• Records shown:
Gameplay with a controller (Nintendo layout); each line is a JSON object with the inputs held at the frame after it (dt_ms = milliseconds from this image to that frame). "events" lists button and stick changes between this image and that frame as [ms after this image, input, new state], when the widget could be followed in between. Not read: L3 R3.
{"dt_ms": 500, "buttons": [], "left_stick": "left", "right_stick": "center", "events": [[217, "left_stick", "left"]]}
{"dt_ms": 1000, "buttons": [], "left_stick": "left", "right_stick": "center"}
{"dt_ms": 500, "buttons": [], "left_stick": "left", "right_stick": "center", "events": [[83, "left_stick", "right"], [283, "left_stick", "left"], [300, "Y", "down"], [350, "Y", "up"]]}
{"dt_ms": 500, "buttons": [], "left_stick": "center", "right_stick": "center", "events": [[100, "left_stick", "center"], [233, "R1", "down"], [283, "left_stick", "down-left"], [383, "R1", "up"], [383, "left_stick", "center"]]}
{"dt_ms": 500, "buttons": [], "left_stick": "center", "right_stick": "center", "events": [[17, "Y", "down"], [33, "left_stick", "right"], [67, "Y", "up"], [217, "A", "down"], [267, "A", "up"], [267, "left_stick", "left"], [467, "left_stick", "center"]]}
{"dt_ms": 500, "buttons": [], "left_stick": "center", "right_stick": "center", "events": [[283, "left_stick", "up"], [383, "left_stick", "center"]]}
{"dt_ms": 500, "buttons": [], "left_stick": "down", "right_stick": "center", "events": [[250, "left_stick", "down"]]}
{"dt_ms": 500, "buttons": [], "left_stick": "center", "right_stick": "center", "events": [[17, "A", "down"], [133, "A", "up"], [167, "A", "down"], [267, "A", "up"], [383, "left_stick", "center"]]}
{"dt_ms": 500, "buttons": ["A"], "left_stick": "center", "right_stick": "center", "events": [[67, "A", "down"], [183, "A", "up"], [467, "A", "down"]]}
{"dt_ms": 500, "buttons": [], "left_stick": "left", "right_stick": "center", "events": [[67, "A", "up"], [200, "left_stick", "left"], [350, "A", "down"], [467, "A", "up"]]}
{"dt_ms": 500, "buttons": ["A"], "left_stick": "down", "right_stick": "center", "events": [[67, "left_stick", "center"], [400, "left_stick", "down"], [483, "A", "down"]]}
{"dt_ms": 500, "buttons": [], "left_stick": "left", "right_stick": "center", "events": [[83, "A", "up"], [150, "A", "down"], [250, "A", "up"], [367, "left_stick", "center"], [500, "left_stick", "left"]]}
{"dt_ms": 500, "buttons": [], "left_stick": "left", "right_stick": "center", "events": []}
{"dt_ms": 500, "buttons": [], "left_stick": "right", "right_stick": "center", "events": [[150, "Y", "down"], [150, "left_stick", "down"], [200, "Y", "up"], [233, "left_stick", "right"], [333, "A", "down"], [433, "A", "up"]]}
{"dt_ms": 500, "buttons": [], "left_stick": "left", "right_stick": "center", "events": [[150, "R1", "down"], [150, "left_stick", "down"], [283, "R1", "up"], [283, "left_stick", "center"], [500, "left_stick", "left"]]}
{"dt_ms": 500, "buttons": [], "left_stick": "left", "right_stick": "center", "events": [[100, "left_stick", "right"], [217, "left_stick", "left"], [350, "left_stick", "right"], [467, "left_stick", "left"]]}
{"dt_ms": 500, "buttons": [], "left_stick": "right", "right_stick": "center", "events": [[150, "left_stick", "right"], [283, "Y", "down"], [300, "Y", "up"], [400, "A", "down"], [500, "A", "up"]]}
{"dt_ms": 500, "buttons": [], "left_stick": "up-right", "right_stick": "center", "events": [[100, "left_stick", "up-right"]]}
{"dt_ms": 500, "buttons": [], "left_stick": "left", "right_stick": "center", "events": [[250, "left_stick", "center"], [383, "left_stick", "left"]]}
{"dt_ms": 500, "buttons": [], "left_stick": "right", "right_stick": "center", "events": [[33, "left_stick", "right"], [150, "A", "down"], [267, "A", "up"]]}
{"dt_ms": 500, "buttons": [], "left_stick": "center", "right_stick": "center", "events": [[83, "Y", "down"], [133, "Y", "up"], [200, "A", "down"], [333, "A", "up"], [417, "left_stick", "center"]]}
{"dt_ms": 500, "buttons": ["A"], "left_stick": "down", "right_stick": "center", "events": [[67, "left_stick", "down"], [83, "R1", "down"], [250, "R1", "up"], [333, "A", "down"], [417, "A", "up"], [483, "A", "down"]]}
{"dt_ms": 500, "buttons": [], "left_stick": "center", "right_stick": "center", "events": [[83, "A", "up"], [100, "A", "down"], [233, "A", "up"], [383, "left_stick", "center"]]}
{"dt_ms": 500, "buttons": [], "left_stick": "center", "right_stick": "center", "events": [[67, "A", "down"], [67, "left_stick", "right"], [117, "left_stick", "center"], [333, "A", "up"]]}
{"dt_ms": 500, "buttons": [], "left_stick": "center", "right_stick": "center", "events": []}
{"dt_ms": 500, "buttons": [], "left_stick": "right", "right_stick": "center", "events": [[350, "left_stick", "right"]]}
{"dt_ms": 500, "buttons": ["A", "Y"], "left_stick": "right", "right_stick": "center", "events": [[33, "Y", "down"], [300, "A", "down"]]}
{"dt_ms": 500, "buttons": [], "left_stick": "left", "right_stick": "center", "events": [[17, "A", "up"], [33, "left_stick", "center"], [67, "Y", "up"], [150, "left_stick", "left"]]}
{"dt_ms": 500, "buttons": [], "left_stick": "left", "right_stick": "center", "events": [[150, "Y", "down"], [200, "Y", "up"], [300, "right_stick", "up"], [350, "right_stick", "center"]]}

• Problem: Every record must be set down again exactly.

• Your solution:
Gameplay with a controller (Nintendo layout); each line is a JSON object with the inputs held at the frame after it (dt_ms = milliseconds from this image to that frame). "events" lists button and stick changes between this image and that frame as [ms after this image, input, new state], when the widget could be followed in between. Not read: L3 R3.
{"dt_ms": 500, "buttons": [], "left_stick": "left", "right_stick": "center", "events": [[217, "left_stick", "left"]]}
{"dt_ms": 1000, "buttons": [], "left_stick": "left", "right_stick": "center"}
{"dt_ms": 500, "buttons": [], "left_stick": "left", "right_stick": "center", "events": [[83, "left_stick", "right"], [283, "left_stick", "left"], [300, "Y", "down"], [350, "Y", "up"]]}
{"dt_ms": 500, "buttons": [], "left_stick": "center", "right_stick": "center", "events": [[100, "left_stick", "center"], [233, "R1", "down"], [283, "left_stick", "down-left"], [383, "R1", "up"], [383, "left_stick", "center"]]}
{"dt_ms": 500, "buttons": [], "left_stick": "center", "right_stick": "center", "events": [[17, "Y", "down"], [33, "left_stick", "right"], [67, "Y", "up"], [217, "A", "down"], [267, "A", "up"], [267, "left_stick", "left"], [467, "left_stick", "center"]]}
{"dt_ms": 500, "buttons": [], "left_stick": "center", "right_stick": "center", "events": [[283, "left_stick", "up"], [383, "left_stick", "center"]]}
{"dt_ms": 500, "buttons": [], "left_stick": "down", "right_stick": "center", "events": [[250, "left_stick", "down"]]}
{"dt_ms": 500, "buttons": [], "left_stick": "center", "right_stick": "center", "events": [[17, "A", "down"], [133, "A", "up"], [167, "A", "down"], [267, "A", "up"], [383, "left_stick", "center"]]}
{"dt_ms": 500, "buttons": ["A"], "left_stick": "center", "right_stick": "center", "events": [[67, "A", "down"], [183, "A", "up"], [467, "A", "down"]]}
{"dt_ms": 500, "buttons": [], "left_stick": "left", "right_stick": "center", "events": [[67, "A", "up"], [200, "left_stick", "left"], [350, "A", "down"], [467, "A", "up"]]}
{"dt_ms": 500, "buttons": ["A"], "left_stick": "down", "right_stick": "center", "events": [[67, "left_stick", "center"], [400, "left_stick", "down"], [483, "A", "down"]]}
{"dt_ms": 500, "buttons": [], "left_stick": "left", "right_stick": "center", "events": [[83, "A", "up"], [150, "A", "down"], [250, "A", "up"], [367, "left_stick", "center"], [500, "left_stick", "left"]]}
{"dt_ms": 500, "buttons": [], "left_stick": "left", "right_stick": "center", "events": []}
{"dt_ms": 500, "buttons": [], "left_stick": "right", "right_stick": "center", "events": [[150, "Y", "down"], [150, "left_stick", "down"], [200, "Y", "up"], [233, "left_stick", "right"], [333, "A", "down"], [433, "A", "up"]]}
{"dt_ms": 500, "buttons": [], "left_stick": "left", "right_stick": "center", "events": [[150, "R1", "down"], [150, "left_stick", "down"], [283, "R1", "up"], [283, "left_stick", "center"], [500, "left_stick", "left"]]}
{"dt_ms": 500, "buttons": [], "left_stick": "left", "right_stick": "center", "events": [[100, "left_stick", "right"], [217, "left_stick", "left"], [350, "left_stick", "right"], [467, "left_stick", "left"]]}
{"dt_ms": 500, "buttons": [], "left_stick": "right", "right_stick": "center", "events": [[150, "left_stick", "right"], [283, "Y", "down"], [300, "Y", "up"], [400, "A", "down"], [500, "A", "up"]]}
{"dt_ms": 500, "buttons": [], "left_stick": "up-right", "right_stick": "center", "events": [[100, "left_stick", "up-right"]]}
{"dt_ms": 500, "buttons": [], "left_stick": "left", "right_stick": "center", "events": [[250, "left_stick", "center"], [383, "left_stick", "left"]]}
{"dt_ms": 500, "buttons": [], "left_stick": "right", "right_stick": "center", "events": [[33, "left_stick", "right"], [150, "A", "down"], [267, "A", "up"]]}
{"dt_ms": 500, "buttons": [], "left_stick": "center", "right_stick": "center", "events": [[83, "Y", "down"], [133, "Y", "up"], [200, "A", "down"], [333, "A", "up"], [417, "left_stick", "center"]]}
{"dt_ms": 500, "buttons": ["A"], "left_stick": "down", "right_stick": "center", "events": [[67, "left_stick", "down"], [83, "R1", "down"], [250, "R1", "up"], [333, "A", "down"], [417, "A", "up"], [483, "A", "down"]]}
{"dt_ms": 500, "buttons": [], "left_stick": "center", "right_stick": "center", "events": [[83, "A", "up"], [100, "A", "down"], [233, "A", "up"], [383, "left_stick", "center"]]}
{"dt_ms": 500, "buttons": [], "left_stick": "center", "right_stick": "center", "events": [[67, "A", "down"], [67, "left_stick", "right"], [117, "left_stick", "center"], [333, "A", "up"]]}
{"dt_ms": 500, "buttons": [], "left_stick": "center", "right_stick": "center", "events": []}
{"dt_ms": 500, "buttons": [], "left_stick": "right", "right_stick": "center", "events": [[350, "left_stick", "right"]]}
{"dt_ms": 500, "buttons": ["A", "Y"], "left_stick": "right", "right_stick": "center", "events": [[33, "Y", "down"], [300, "A", "down"]]}
{"dt_ms": 500, "buttons": [], "left_stick": "left", "right_stick": "center", "events": [[17, "A", "up"], [33, "left_stick", "center"], [67, "Y", "up"], [150, "left_stick", "left"]]}
{"dt_ms": 500, "buttons": [], "left_stick": "left", "right_stick": "center", "events": [[150, "Y", "down"], [200, "Y", "up"], [300, "right_stick", "up"], [350, "right_stick", "center"]]}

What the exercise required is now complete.